> [MATERIALS PROVIDED]:
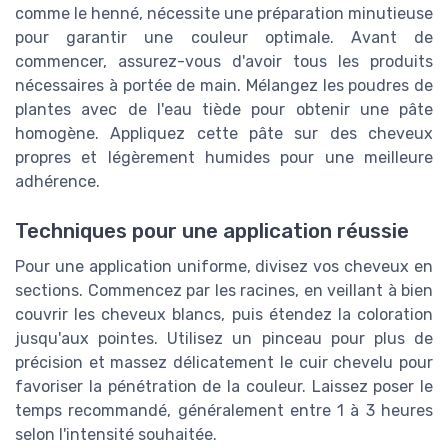
comme le henné, nécessite une préparation minutieuse
pour garantir une couleur optimale. Avant de
commencer, assurez-vous d'avoir tous les produits
nécessaires à portée de main. Mélangez les poudres de
plantes avec de l'eau tiède pour obtenir une pâte
homogène. Appliquez cette pâte sur des cheveux
propres et légèrement humides pour une meilleure
adhérence.
Techniques pour une application réussie
Pour une application uniforme, divisez vos cheveux en
sections. Commencez par les racines, en veillant à bien
couvrir les cheveux blancs, puis étendez la coloration
jusqu'aux pointes. Utilisez un pinceau pour plus de
précision et massez délicatement le cuir chevelu pour
favoriser la pénétration de la couleur. Laissez poser le
temps recommandé, généralement entre 1 à 3 heures
selon l'intensité souhaitée.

> [EXERCISE OBJECTIVE]:
Copy the data word for word, from its beginning up to and including the line with "Pour une application uniforme, divisez". Leave the pictures out of your answer.

> [RESPONSE]:
comme le henné, nécessite une préparation minutieuse
pour garantir une couleur optimale. Avant de
commencer, assurez-vous d'avoir tous les produits
nécessaires à portée de main. Mélangez les poudres de
plantes avec de l'eau tiède pour obtenir une pâte
homogène. Appliquez cette pâte sur des cheveux
propres et légèrement humides pour une meilleure
adhérence.
Techniques pour une application réussie
Pour une application uniforme, divisez vos cheveux en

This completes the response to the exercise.